This won‘t be too long a story as I have an elderly lady’s immersion heater to fix but I think it is too important to suffer significant delay especially after yesterday’s pessimism. I hope you will agree.

When Mick Barnbrook and I held our Fothergill conference last Tuesday we found that some of the people there had worked with Councillor Fothergill over several years, some had been friends in happier times.

I was told that during that period Councillor Maxine Fothergill said she was going to do a very good deal on a bungalow in Barnehurst and was in celebratory mood. Maxine said the bungalow was in the ABC Roads and I did not have a clue what that meant. Nor did my informer when first told of them.
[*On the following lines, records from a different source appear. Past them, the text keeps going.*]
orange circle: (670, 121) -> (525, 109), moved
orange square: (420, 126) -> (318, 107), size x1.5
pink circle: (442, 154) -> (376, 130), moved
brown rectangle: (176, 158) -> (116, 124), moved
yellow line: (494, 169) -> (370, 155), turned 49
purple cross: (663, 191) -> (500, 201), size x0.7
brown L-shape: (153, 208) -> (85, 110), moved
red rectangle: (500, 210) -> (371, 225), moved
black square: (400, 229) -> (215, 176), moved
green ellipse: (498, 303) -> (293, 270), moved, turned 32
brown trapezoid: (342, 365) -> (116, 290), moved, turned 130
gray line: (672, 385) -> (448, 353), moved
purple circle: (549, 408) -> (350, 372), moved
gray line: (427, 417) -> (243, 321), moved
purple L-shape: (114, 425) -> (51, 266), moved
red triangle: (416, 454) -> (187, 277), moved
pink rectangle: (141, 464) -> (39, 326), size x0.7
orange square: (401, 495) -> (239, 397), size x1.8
However it seems it is Bexley Council jargon for Appledore Avenue, Beechcroft Avenue, Castleton Avenue, Downbank Avenue and Edendale Road in Barnehurst which run parallel to each other. An informer drove there looking for bungalows and found, wrongly as it happens, that all the bungalows were in Beechcroft Avenue. That is where the story that the house I was looking for was in Beechcroft must have came from.

Those in the property business spent quite a lot of money on Land Registry searches of Beechcroft Avenue and got nowhere. As you read yesterday, I was getting nowhere too but with a quarter million pound cheque in dispute, some well heeled people in the housing trade thought it worth the expensive approach. That is a systematic search of Land Registry records of all the ABC Roads and hang the expense.
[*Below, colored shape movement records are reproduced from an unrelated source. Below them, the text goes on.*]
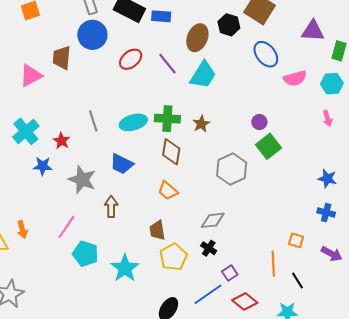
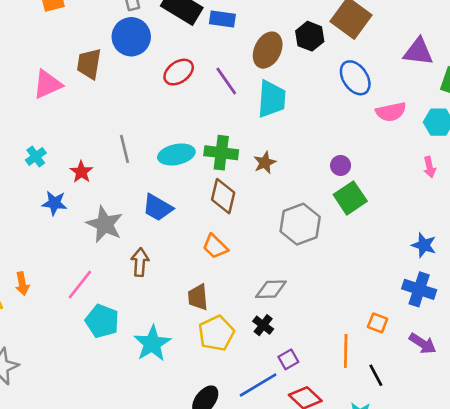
cyan trapezoid: (203, 75) -> (272, 99), turned -32
cyan cross: (26, 131) -> (36, 156), size x0.6
blue cross: (326, 213) -> (419, 289), size x1.4

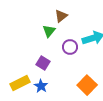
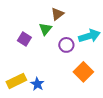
purple square: (43, 63) -> (24, 39), moved
orange square: (87, 85) -> (83, 72), moved

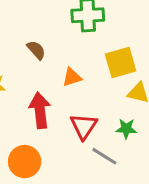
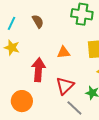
brown semicircle: (36, 50) -> (38, 21), moved

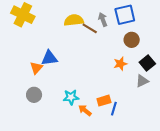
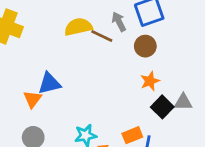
brown circle: (132, 40) -> (145, 46), moved
black square: (147, 63) -> (162, 107), moved
gray triangle: (142, 81) -> (183, 102), turned 32

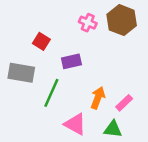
BungalowIt should have taken a long time but by an enormous stroke of luck the principal searcher attacked the problem from the back end of the alphabet, E for Edendale and soon came across the bungalow pictured here.

The present owner’s name matches a council officer’s about whom there were hints last year. A knock on some neighbouring doors seeking the name and whereabouts of the previous owner may well have reaped its rewards but with property professionals on side there are more sophisticated methods.

These people know their way around the trade websites and are only too ready to spring into action. Very quickly the whole ownership history since before the second world war flowed into my Inbox together with the prices paid and when. Whoever said the old lady’s name was either Enid or Edna was right, in fact given the middle initial they could be right on both counts.

The only pieces missing from the jigsaw now are the identity of the complainant and why Bexley regards the transaction as misconduct conferring a financial advantage and I totally fail to see how the current owner and council employee can be at fault. Bexley Council must think otherwise.

To look further into the Misconduct verdict some estate agent valuations of the home in question and the surrounding properties may be required. I don’t know any estate agents but I know a man who does.

I’m not sure how one would go about tracking down the complainant as I can’t see any obvious clues but the amateur sleuths will be having a field day while I do battle with an immersion heater.

If more good info shows up you will be the first to know, although I was hoping that the weekend might provide an opportunity for a rest.